The temperature of the magnesium anode or tube when placed over the ferrous pipe should be high enough so that it will flow with reasonable facility when subjected to reasonable external pressures. For example, temperatures from 300F. to 800F.'have proven useful; in any event, it should be below the ignition temperature of the anode. The ignition temperature is a function of the particular alloy employed. In addition, the temperature of the magnesium anode should be high enough to allow it to form a shrink fit with the ferrous pipe when it is cooled. The external pressures, as indicated above, can vary considerably, e.g., from 2,500 psi to 6,000 psi, preferably from 3,000 psi to 5,000 psi. Between the use of pressure and the shrink fit, an excellent seal with the ferrous pipe is obtained, making it most unlikely that the anode will accidentally disengage from the pipe at a later time.

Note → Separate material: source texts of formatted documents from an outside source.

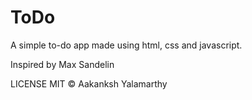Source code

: # ToDo
A simple to-do app made using html, css and javascript.

Inspired by Max Sandelin

LICENSE
MIT © Aakanksh Yalamarthy
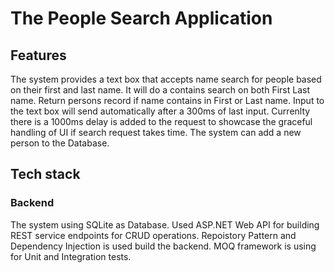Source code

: # The People Search Application
## Features
The system provides a text box that accepts name search for people based on their first and last name. It will do a contains search on both First Last name. Return persons record if name contains in First or Last name. Input to the text box will send automatically after a 300ms of last input.
Currenlty there is a 1000ms delay is added to the request to showcase the graceful handling of UI if search request takes time. 
The system can add a new person to the Database.

## Tech stack
### Backend
The system using SQLite as Database. Used ASP.NET Web API for building REST service endpoints for CRUD operations. Repoistory Pattern and Dependency Injection is used build the backend. MOQ framework is using for Unit and Integration tests.


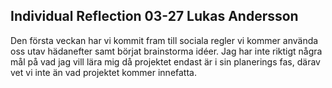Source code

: ## Individual Reflection 03-27 Lukas Andersson

Den första veckan har vi kommit fram till sociala regler vi kommer använda oss utav hädanefter samt börjat brainstorma idéer. Jag har inte riktigt några mål på vad jag vill lära mig då projektet endast är i sin planerings fas, därav vet vi inte än vad projektet kommer innefatta.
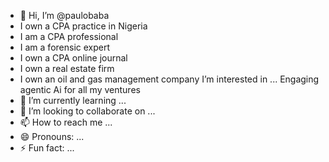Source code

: - 👋 Hi, I’m @paulobaba
- I own a CPA practice in Nigeria
- I am a CPA professional
- I am a forensic expert
- I own a CPA online journal
- I own a real estate firm
- I own an oil and gas management company
I’m interested in ...
Engaging agentic Ai for all my ventures
- 🌱 I’m currently learning ...
- 💞️ I’m looking to collaborate on ...
- 📫 How to reach me ...
- 😄 Pronouns: ...
- ⚡ Fun fact: ...

<!---
paulobaba/paulobaba is a ✨ special ✨ repository because its `README.md` (this file) appears on your GitHub profile.
You can click the Preview link to take a look at your changes.



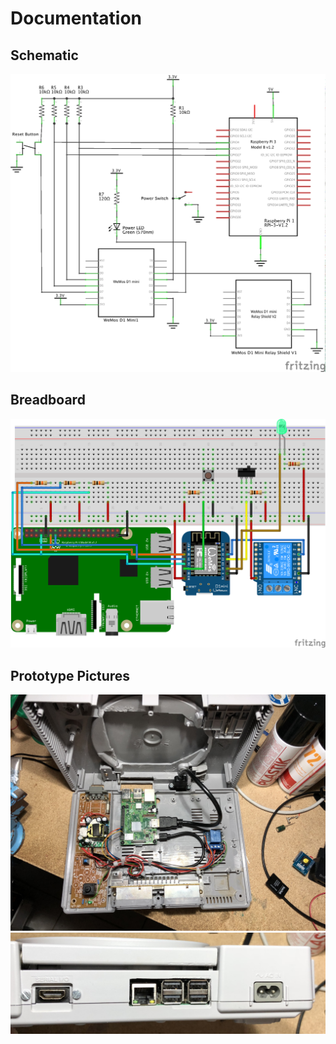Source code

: # Documentation

## Schematic
![](./img/RpiPowerHandler_Schaltplan.png)

## Breadboard
![](./img/RpiPowerHandler_Steckplatine.png)

## Prototype Pictures

![](./img/IMG_4037.jpg)
![](./img/IMG_4038.jpg)
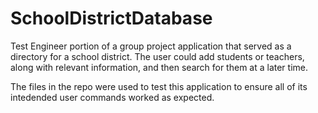 # SchoolDistrictDatabase
Test Engineer portion of a group project application that served as a directory for a school district. The user could add
students or teachers, along with relevant information, and then search for them at a later time. 

The files in the repo were used to test this application to ensure all of its intedended user commands worked 
as expected.
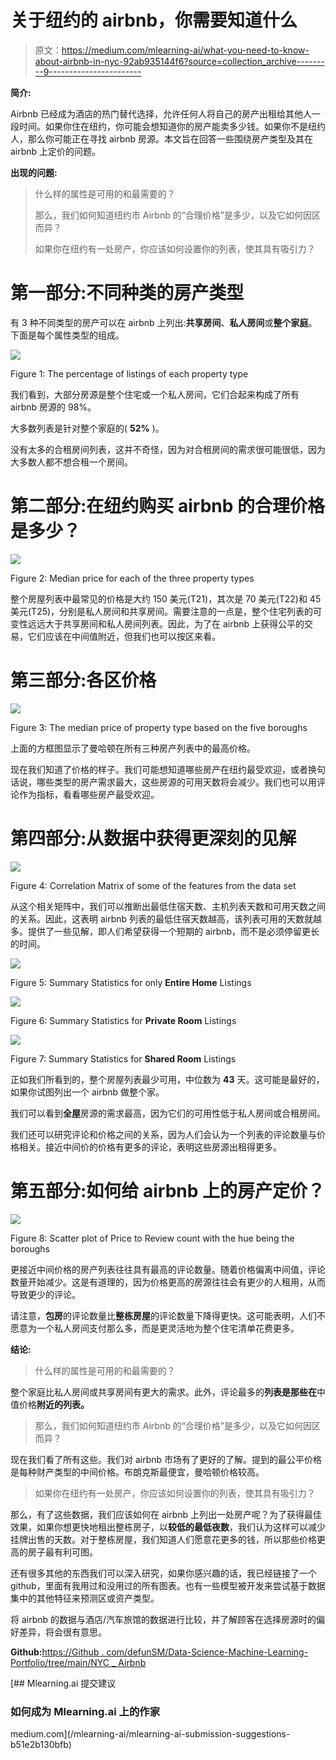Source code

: # 关于纽约的 airbnb，你需要知道什么

> 原文：<https://medium.com/mlearning-ai/what-you-need-to-know-about-airbnb-in-nyc-92ab935144f6?source=collection_archive---------9----------------------->

**简介:**

Airbnb 已经成为酒店的热门替代选择，允许任何人将自己的房产出租给其他人一段时间。如果你住在纽约，你可能会想知道你的房产能卖多少钱。如果你不是纽约人，那么你可能正在寻找 airbnb 房源。本文旨在回答一些围绕房产类型及其在 airbnb 上定价的问题。

**出现的问题:**

> 什么样的属性是可用的和最需要的？
> 
> 那么，我们如何知道纽约市 Airbnb 的“合理价格”是多少，以及它如何因区而异？
> 
> 如果你在纽约有一处房产，你应该如何设置你的列表，使其具有吸引力？

# **第一部分:不同种类的房产类型**

有 3 种不同类型的房产可以在 airbnb 上列出:**共享房间**、**私人房间**或**整个家庭**。下面是每个属性类型的组成。

![](img/4b406ad7e389bed8630af3bd87454196.png)

Figure 1: The percentage of listings of each property type

我们看到，大部分房源是整个住宅或一个私人房间，它们合起来构成了所有 airbnb 房源的 98%。

大多数列表是针对整个家庭的( **52%** )。

没有太多的合租房间列表，这并不奇怪，因为对合租房间的需求很可能很低，因为大多数人都不想合租一个房间。

# **第二部分:在纽约购买 airbnb 的合理价格是多少？**

![](img/2bb06ab10eb63bbe7cef75d787bdefbe.png)

Figure 2: Median price for each of the three property types

整个房屋列表中最常见的价格是大约 150 美元(T21)，其次是 70 美元(T22)和 45 美元(T25)，分别是私人房间和共享房间。需要注意的一点是，整个住宅列表的可变性远远大于共享房间和私人房间列表。因此，为了在 airbnb 上获得公平的交易，它们应该在中间值附近，但我们也可以按区来看。

# **第三部分:各区价格**

![](img/7011ca567debe791d14a19f1b35f4300.png)

Figure 3: The median price of property type based on the five boroughs

上面的方框图显示了曼哈顿在所有三种房产列表中的最高价格。

现在我们知道了价格的样子。我们可能想知道哪些房产在纽约最受欢迎，或者换句话说，哪些类型的房产需求最大，这些房源的可用天数将会减少。我们也可以用评论作为指标，看看哪些房产最受欢迎。

# **第四部分:从数据中获得更深刻的见解**

![](img/438a194da13ac9c2fa1121c38185bffe.png)

Figure 4: Correlation Matrix of some of the features from the data set

从这个相关矩阵中，我们可以推断出最低住宿天数、主机列表天数和可用天数之间的关系。因此，这表明 airbnb 列表的最低住宿天数越高，该列表可用的天数就越多。提供了一些见解，即人们希望获得一个短期的 airbnb，而不是必须停留更长的时间。

![](img/77a365c3a20202041b814513a29a269b.png)

Figure 5: Summary Statistics for only **Entire Home** Listings

![](img/30c9b1331a80b2b3f9c4183b213a858c.png)

Figure 6: Summary Statistics for **Private Room** Listings

![](img/97714ae487fe62f0e22dccf773dac714.png)

Figure 7: Summary Statistics for **Shared Room** Listings

正如我们所看到的，整个房屋列表最少可用，中位数为 **43** 天。这可能是最好的，如果你试图列出一个 airbnb 做整个家。

我们可以看到**全屋**房源的需求最高，因为它们的可用性低于私人房间或合租房间。

我们还可以研究评论和价格之间的关系，因为人们会认为一个列表的评论数量与价格相关。接近中间价的价格有更多的评论，表明这些房源出租得更多。

# **第五部分:如何给 airbnb 上的房产定价？**

![](img/15cf8034b90ecf438f73c763926430c0.png)

Figure 8: Scatter plot of Price to Review count with the hue being the boroughs

更接近中间价格的房产列表往往具有最高的评论数量。随着价格偏离中间值，评论数量开始减少。这是有道理的，因为价格更高的房源往往会有更少的人租用，从而导致更少的评论。

请注意，**包房**的评论数量比**整栋房屋**的评论数量下降得更快。这可能表明，人们不愿意为一个私人房间支付那么多，而是更灵活地为整个住宅清单花费更多。

**结论:**

> 什么样的属性是可用的和最需要的？

整个家庭比私人房间或共享房间有更大的需求。此外，评论最多的**列表是那些在**中值价格**附近的列表。**

> 那么，我们如何知道纽约市 Airbnb 的“合理价格”是多少，以及它如何因区而异？

现在我们看了所有这些。我们对 airbnb 市场有了更好的了解。提到的最公平价格是每种财产类型的中间价格。布朗克斯最便宜，曼哈顿价格较高。

> 如果你在纽约有一处房产，你应该如何设置你的列表，使其具有吸引力？

那么，有了这些数据，我们应该如何在 airbnb 上列出一处房产呢？为了获得最佳效果，如果你想更快地租出整栋房子，以**较低的最低夜数**，我们认为这样可以减少挂牌出售的天数。对于整栋房屋，我们知道人们愿意花更多的钱，所以那些价格更高的房子最有利可图。

还有很多其他的东西我们可以深入研究，如果你感兴趣的话，我已经链接了一个 github，里面有我用过和没用过的所有图表。也有一些模型被开发来尝试基于数据集中的其他特征来预测区或资产类型。

将 airbnb 的数据与酒店/汽车旅馆的数据进行比较，并了解顾客在选择房源时的偏好差异，将会很有意思。

**Github:**[https://Github . com/defunSM/Data-Science-Machine-Learning-Portfolio/tree/main/NYC _ Airbnb](https://github.com/defunSM/Data-Science-Machine-Learning-Portfolio/tree/main/NYC_Airbnb)

[](/mlearning-ai/mlearning-ai-submission-suggestions-b51e2b130bfb) [## Mlearning.ai 提交建议

### 如何成为 Mlearning.ai 上的作家

medium.com](/mlearning-ai/mlearning-ai-submission-suggestions-b51e2b130bfb)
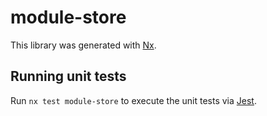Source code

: # module-store

This library was generated with [Nx](https://nx.dev).

## Running unit tests

Run `nx test module-store` to execute the unit tests via [Jest](https://jestjs.io).
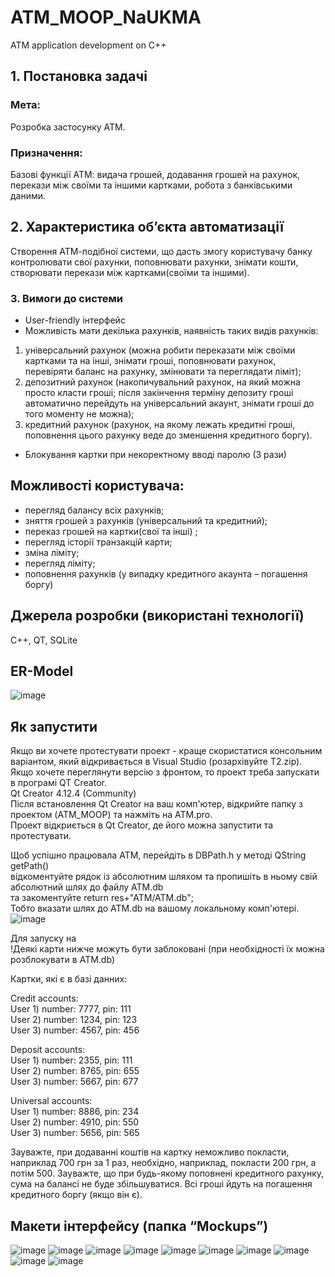 # ATM_MOOP_NaUKMA
ATM application development on C++


## 1. Постановка задачі
### Мета: 
Розробка застосунку АТМ.

### Призначення: 
Базові функції АТМ: видача грошей, додавання грошей на рахунок, перекази між своїми та іншими картками, робота з банківськими даними.

## 2.	Характеристика об’єкта автоматизації
Створення АТМ-подібної системи, що дасть змогу користувачу банку контролювати свої рахунки, поповнювати рахунки, знімати кошти, створювати перекази між картками(своїми та іншими).

### 3. Вимоги до системи
* User-friendly інтерфейс
*	Можливість мати декілька рахунків, наявність таких видів рахунків:
  1. універсальний рахунок (можна робити переказати між своїми картками та на інші, знімати гроші, поповнювати рахунок,  перевіряти баланс на рахунку, змінювати та переглядати ліміт);
  2. депозитний рахунок (накопичувальний рахунок, на який можна просто класти гроші; після закінчення терміну депозиту гроші автоматично перейдуть на універсальний акаунт, знімати гроші до того моменту не можна);
  3. кредитний рахунок (рахунок, на якому лежать кредитні гроші, поповнення цього рахунку веде до зменшення кредитного боргу).
* Блокування картки при некоректному вводі паролю (3 рази)

## Можливості користувача:
* перегляд балансу всіх рахунків;
* зняття грошей з рахунків (універсальний та кредитний);
* переказ грошей на картки(свої та інші) ;
* перегляд історії транзакцій карти;
* зміна ліміту;
* перегляд ліміту;
* поповнення рахунків (у випадку кредитного акаунта – погашення боргу)

## Джерела розробки (використані технології)
C++, QT, SQLite

## ER-Model
![image](https://user-images.githubusercontent.com/60096558/137622885-87b36ed1-4c07-44e1-b67e-03090c1dc9b5.png)

## Як запустити
Якщо ви хочете протестувати проект - краще скористатися консольним варіантом, який відкривається в Visual Studio (розархівуйте T2.zip).  
Якщо хочете переглянути версію з фронтом, то проект треба запускати в програмі QT Creator.  
Qt Creator 4.12.4 (Community)  
Після встановлення Qt Creator на ваш комп'ютер, відкрийте папку з проектом (ATM_MOOP) та нажміть на ATM.pro.  
Проект відкриється в Qt Creator, де його можна запустити та протестувати.  

Щоб успішно працювала АТМ, перейдіть в DBPath.h у методі QString getPath()  
відкоментуйте рядок із абсолютним шляхом та пропишіть в ньому свій абсолютний шлях до файлу ATM.db  
та закоментуйте  return res+"ATM/ATM.db";  
Тобто вказати шлях до ATM.db на вашому локальному комп'ютері.  
![image](https://user-images.githubusercontent.com/60096558/137624484-959813bd-d592-4930-8860-2150ceeb710b.png)

Для запуску на  
!Деякі карти нижче можуть бути заблоковані (при необхідності їх можна розблокувати в ATM.db)  

Картки, які є в базі данних:  

Credit accounts:  
User 1) number: 7777, pin: 111  
User 2) number: 1234, pin: 123  
User 3) number: 4567, pin: 456  

Deposit accounts:  
User 1) number: 2355, pin: 111  
User 2) number: 8765, pin: 655  
User 3) number: 5667, pin: 677  

Universal accounts:  
User 1) number: 8886, pin: 234  
User 2) number: 4910, pin: 550  
User 3) number: 5656, pin: 565  

Зауважте, при
додаванні коштів на картку неможливо покласти, наприклад 700 грн за 1 раз,
необхідно, наприклад, покласти 200 грн, а потім 500.
Зауважте, що при будь-якому поповнені кредитного рахунку, сума на балансі не буде збільшуватися. Всі гроші йдуть на погашення кредитного боргу (якщо він є).


## Макети інтерфейсу (папка “Mockups”)
![image](https://user-images.githubusercontent.com/60096558/137623212-8a2232b1-9f11-4542-9500-aa68e9cb4d27.png)
![image](https://user-images.githubusercontent.com/60096558/137623213-3fe42df0-a6d9-4f79-a985-5a632c7ffbec.png)
![image](https://user-images.githubusercontent.com/60096558/137623214-a5ad32d3-76fd-49bf-9584-31209dc6c9b1.png)
![image](https://user-images.githubusercontent.com/60096558/137623217-1b69c04a-e95a-4592-84b4-dfd41a1a06e8.png)
![image](https://user-images.githubusercontent.com/60096558/137623220-274b7150-f906-496c-a218-1e28a09fd939.png)
![image](https://user-images.githubusercontent.com/60096558/137623221-1ea24d86-80c8-4995-b904-c658112a4a7d.png)
![image](https://user-images.githubusercontent.com/60096558/137623225-a2e244bf-9826-4488-b81d-ec1a4b6b3030.png)
![image](https://user-images.githubusercontent.com/60096558/137623228-08072909-6fac-4239-a71e-ee96a2e382b7.png)
![image](https://user-images.githubusercontent.com/60096558/137623230-59f215a2-780a-42e3-84f6-2e53ef8d34e5.png)
![image](https://user-images.githubusercontent.com/60096558/137623233-300554f0-dbe7-4ef4-a3ea-8e2990aa1a67.png)
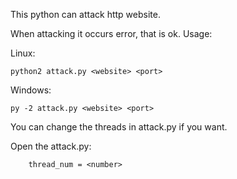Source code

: This python can attack http website.

When attacking it occurs error, that is ok. 
Usage:
    
  Linux:
 
    python2 attack.py <website> <port>
 Windows:
 
    py -2 attack.py <website> <port>

You can change the threads in attack.py if you want.

Open the attack.py:

        thread_num = <number>
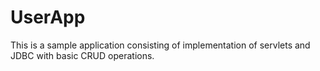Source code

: # UserApp

This is a sample application consisting of implementation of servlets and JDBC with basic CRUD operations. 

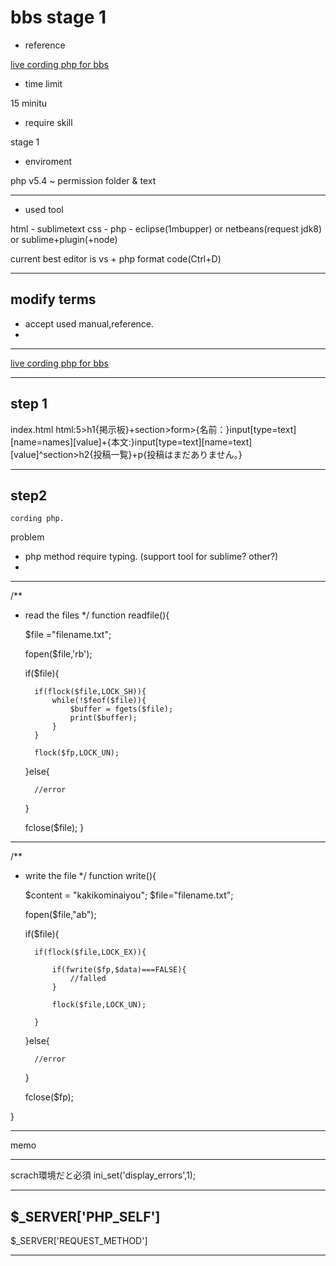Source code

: # bbs stage 1

- reference

[live cording php for bbs](http://qiita.com/mpyw/items/2c54d0ea95423bd88f60)

- time limit

15 minitu

- require skill

stage 1

- enviroment

php v5.4 ~
permission folder & text

----------------------

- used tool

html - sublimetext
css - 
php - eclipse(1mbupper) or netbeans(request jdk8) or sublime+plugin(+node)

current best editor is vs + php format code(Ctrl+D)

------------------------
## modify terms

- accept used manual,reference.
- 


----------------------

[live cording php for bbs](http://qiita.com/mpyw/items/2c54d0ea95423bd88f60)



--------------------------
## step 1 

index.html
html:5>h1{掲示板}+section>form>{名前：}input[type=text][name=names][value]+{本文:}input[type=text][name=text][value]^section>h2{投稿一覧}+p{投稿はまだありません。}



------------------------
## step2

	cording php.

problem
- php method require typing. (support tool for sublime? other?)
- 



---------------------------
/**
* read the files
*/
function readfile(){

	$file ="filename.txt";

	fopen($file,'rb');

	if($file){

		if(flock($file,LOCK_SH)){
			while(!$feof($file)){
				$buffer = fgets($file);
				print($buffer);
			}
		}

		flock($fp,LOCK_UN);

	}else{
		
		//error
	}

	fclose($file);
}


---------------------------

/**
* write the file
*/
function write(){
	

	$content = "kakikominaiyou";
	$file="filename.txt";

	fopen($file,"ab");

	if($file){

		if(flock($file,LOCK_EX)){

			if(fwrite($fp,$data)===FALSE){
				//falled
			}

			flock($file,LOCK_UN);

		}

	}else{

		//error
	}

	fclose($fp);

}



------------------------
memo

--------------

scrach環境だと必須
ini_set('display_errors',1);


--------------

$_SERVER['PHP_SELF']
--------------

$_SERVER['REQUEST_METHOD']

--------------
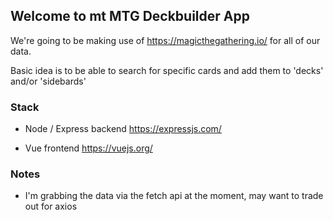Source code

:## Welcome to mt MTG Deckbuilder App

We're going to be making use of https://magicthegathering.io/ for all of our data.

Basic idea is to be able to search for specific cards and add them to 'decks' and/or 'sidebards' 

### Stack

* Node / Express backend
  https://expressjs.com/

* Vue frontend
  https://vuejs.org/

### Notes

* I'm grabbing the data via the fetch api at the moment, may want to trade out for axios
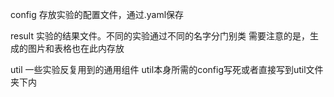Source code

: config
存放实验的配置文件，通过.yaml保存

result
实验的结果文件。不同的实验通过不同的名字分门别类
需要注意的是，生成的图片和表格也在此内存放

util
一些实验反复用到的通用组件
util本身所需的config写死或者直接写到util文件夹下内







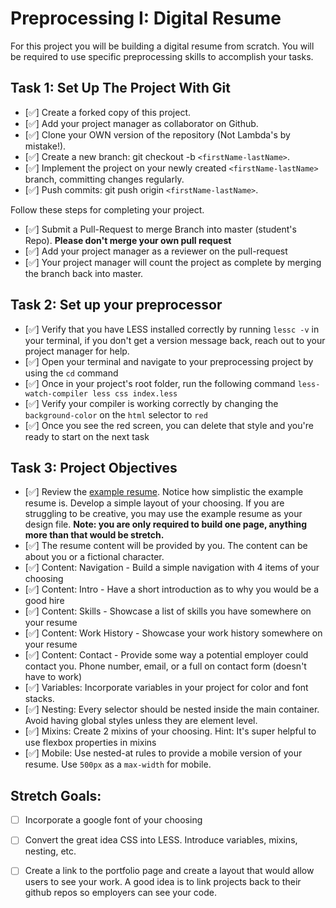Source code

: # Preprocessing I: Digital Resume

For this project you will be building a digital resume from scratch. You will be required to use specific preprocessing skills to accomplish your tasks.  

## Task 1: Set Up The Project With Git

- [✅] Create a forked copy of this project.
- [✅] Add your project manager as collaborator on Github.
- [✅] Clone your OWN version of the repository (Not Lambda's by mistake!).
- [✅] Create a new branch: git checkout -b `<firstName-lastName>`.
- [✅] Implement the project on your newly created `<firstName-lastName>` branch, committing changes regularly.
- [✅] Push commits: git push origin `<firstName-lastName>`.
 
Follow these steps for completing your project.

- [✅] Submit a Pull-Request to merge <firstName-lastName> Branch into master (student's  Repo). **Please don't merge your own pull request**
- [✅] Add your project manager as a reviewer on the pull-request
- [✅] Your project manager will count the project as complete by merging the branch back into master.

## Task 2: Set up your preprocessor
* [✅] Verify that you have LESS installed correctly by running `lessc -v` in your terminal, if you don't get a version message back, reach out to your project manager for help.
* [✅] Open your terminal and navigate to your preprocessing project by using the `cd` command
* [✅] Once in your project's root folder, run the following command `less-watch-compiler less css index.less`
* [✅] Verify your compiler is working correctly by changing the `background-color` on the `html` selector to `red`
* [✅] Once you see the red screen, you can delete that style and you're ready to start on the next task

## Task 3: Project Objectives

* [✅] Review the [example resume](resume-example.png).  Notice how simplistic the example resume is.  Develop a simple layout of your choosing. If you are struggling to be creative, you may use the example resume as your design file. 
**Note: you are only required to build one page, anything more than that would be stretch.**
* [✅] The resume content will be provided by you. The content can be about you or a fictional character.  
* [✅] Content: Navigation - Build a simple navigation with 4 items of your choosing
* [✅] Content: Intro - Have a short introduction as to why you would be a good hire
* [✅] Content: Skills - Showcase a list of skills you have somewhere on your resume
* [✅] Content: Work History - Showcase your work history somewhere on your resume
* [✅] Content: Contact - Provide some way a potential employer could contact you.  Phone number, email, or a full on contact form (doesn't have to work)
* [✅] Variables: Incorporate variables in your project for color and font stacks.  
* [✅] Nesting: Every selector should be nested inside the main container.  Avoid having global styles unless they are element level.
* [✅] Mixins: Create 2 mixins of your choosing. Hint: It's super helpful to use flexbox properties in mixins
* [✅] Mobile: Use nested-at rules to provide a mobile version of your resume.  Use `500px` as a `max-width` for mobile. 

## Stretch Goals: 
* [ ] Incorporate a google font of your choosing
* [ ] Convert the great idea CSS into LESS.  Introduce variables, mixins, nesting, etc. 
* [ ] Create a link to the portfolio page and create a layout that would allow users to see your work.  A good idea is to link projects back to their github repos so employers can see your code.



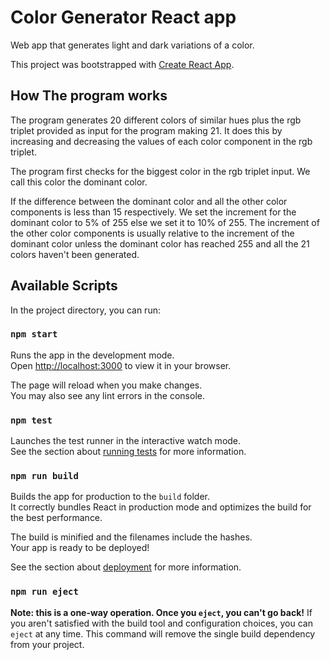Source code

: # Color Generator React app

Web app that generates light and dark variations of a color.

This project was bootstrapped with [Create React App](https://github.com/facebook/create-react-app).

## How The program works
The program generates 20 different colors of similar hues plus the rgb triplet provided as input for the 
program making 21. It does this by increasing and decreasing the values of each color component in the rgb triplet.

The program first checks for the biggest color in the rgb triplet input. We call this color the dominant color.

If the difference between the dominant color and all the other color components is less than 15 respectively.
We set the increment for the dominant color to 5% of 255 else we set it to 10% of 255. The increment of the
other color components is usually relative to the increment of the dominant color unless the dominant color 
has reached 255 and all the 21 colors haven't been generated.

## Available Scripts

In the project directory, you can run:

### `npm start`

Runs the app in the development mode.\
Open [http://localhost:3000](http://localhost:3000) to view it in your browser.

The page will reload when you make changes.\
You may also see any lint errors in the console.

### `npm test`

Launches the test runner in the interactive watch mode.\
See the section about [running tests](https://facebook.github.io/create-react-app/docs/running-tests) for more information.

### `npm run build`

Builds the app for production to the `build` folder.\
It correctly bundles React in production mode and optimizes the build for the best performance.

The build is minified and the filenames include the hashes.\
Your app is ready to be deployed!

See the section about [deployment](https://facebook.github.io/create-react-app/docs/deployment) for more information.

### `npm run eject`

**Note: this is a one-way operation. Once you `eject`, you can't go back!**
If you aren't satisfied with the build tool and configuration choices, you can `eject` at any time. This command will remove the single build dependency from your project.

The magnesium metal of the tube or anode may be any alloy having the required sacrificial properties and the anode may be extruded or cast. The extruded form is preferred when the alloy lends itself to this method. Specific alloys that may be employed are AZ3l, which contains approximately 3 percent aluminum, 1 percent zinc and 0.5 percent manganese. This alloy may be used to form the magnesium tubes by extrusion. Another alloy which may be employed is basically pure magnesium with 0.5-1.5 percent manganese. A third useful alloy will contain basically 6 percent aluminum, 3 percent zinc and the balance magnesium. This alloy would be formed into the required tube shapes by casting.
1. A method for forming a sacrificial magnesium anode integral with a length of ferrous pipe to be pro tected comprising heating a magnesium alloy tube having sacrificial properties and a wall thickness from about one-eighth inch to about three-fourths inch to a temperature from about 300 to about 800F, slipping said heated tube over the length of ferrous pipe having an external diameter less than the inner diameter of said tube, subjecting the heated magnesium alloy tube to forging under a pressure of from about 2,500 psi to about 6,000 psi to cause the metal of the tube to flow into contact with the outer surface: of the ferrous pipe throughout the length of the tube and then shrink fitting said magnesium alloy by cooling thereby ensuring an intimate interfacial joint contact between the magnesium alloy tube and the outer surface of said ferrous pipe throughout the length of said tube.